StarPU Handbook
Loading...
Searching...
No Matches
6. Compilation Configuration

The behavior of the StarPU library and tools may be tuned thanks to the following configure options.

6.1 Common Configuration

–enable-debug

Enable debugging messages.

–enable-spinlock-check

Enable checking that spinlocks are taken and released properly.

–enable-fast

Disable assertion checks, which saves computation time.

–enable-verbose

Increase the verbosity of the debugging messages. This can be disabled at runtime by setting the environment variable STARPU_SILENT to any value. –enable-verbose=extra increase even more the verbosity.

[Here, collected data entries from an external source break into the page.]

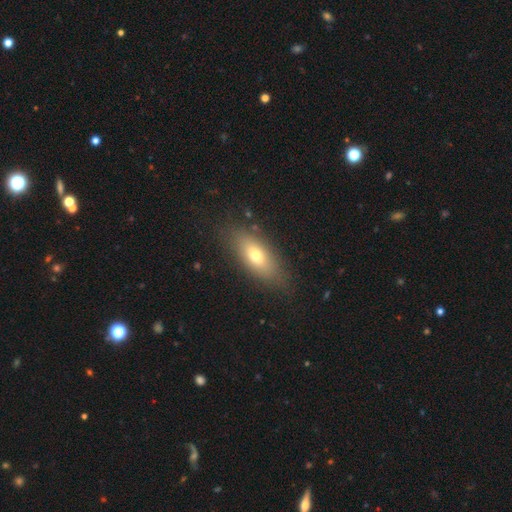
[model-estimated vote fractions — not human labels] smooth_or_featured: smooth (p=0.69) [alt: featured or disk p=0.22]
how_rounded: in between (p=0.76) [alt: cigar-shaped p=0.19]
merging: none (p=0.82) [alt: minor disturbance p=0.12]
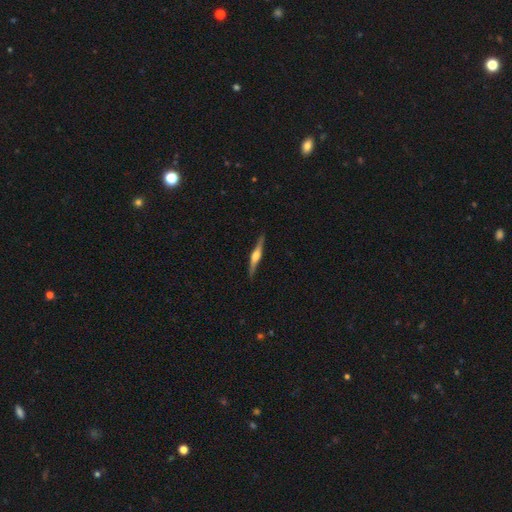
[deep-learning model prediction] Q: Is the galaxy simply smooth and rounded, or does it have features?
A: featured or disk — 75%.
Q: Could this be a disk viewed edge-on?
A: yes — 98%.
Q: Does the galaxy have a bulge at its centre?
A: rounded — 82%.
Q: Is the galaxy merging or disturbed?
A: none — 89%.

$ STARPU_SILENT=1 ./vector_scal

–enable-coverage

Enable flags for the coverage tool gcov.

–enable-quick-check

Specify tests and examples should be run on a smaller data set, i.e allowing a faster execution time

–enable-long-check

Enable some exhaustive checks which take a really long time.

–enable-new-check

Enable new testcases which are known to fail.

–with-hwloc

Specify hwloc should be used by StarPU. hwloc should be found by the means of the tool pkg-config.

–with-hwloc=prefix

Specify hwloc should be used by StarPU. hwloc should be found in the directory specified by prefix

–without-hwloc

Specify hwloc should not be used by StarPU.

–disable-build-doc

Disable the creation of the documentation. This should be done on a machine which does not have the tools doxygen and latex (plus the packages latex-xcolor and texlive-latex-extra).

–enable-build-doc-pdf

By default, only the HTML documentation is generated. Use this option to also enable the generation of the PDF documentation. This should be done on a machine which does have the tools doxygen and latex (plus the packages latex-xcolor and texlive-latex-extra).

–enable-icc

Enable the compilation of specific ICC examples. StarPU itself will not be compiled with ICC unless specified with CC=icc

–disable-icc

Disable the usage of the ICC compiler. Otherwise, when a ICC compiler is found, some specific ICC examples are compiled as explained above.

–with-check-flags

Specify flags which will be given to C, CXX and Fortran compilers when valid

Additionally, the script configure recognize many variables, which can be listed by typing ./configure –help. For example, ./configure NVCCFLAGS="-arch sm_20" adds a flag for the compilation of CUDA kernels, and NVCC_CC=gcc-5 allows to change the C++ compiler used by nvcc.

6.2 Configuring Workers

–enable-data-locality-enforce

Enable data locality enforcement when picking up a worker to execute a task. This mechanism is by default disabled.

–enable-blocking-drivers

By default, StarPU keeps CPU workers awake permanently, for better reactivity. This option makes StarPU put CPU workers to real sleep when there are not enough tasks to compute.

–enable-worker-callbacks

If blocking drivers are enabled, enable callbacks to notify an external resource manager about workers going to sleep and waking up.

–enable-maxcpus=count

Use at most count CPU cores. This information is then available as the macro STARPU_MAXCPUS.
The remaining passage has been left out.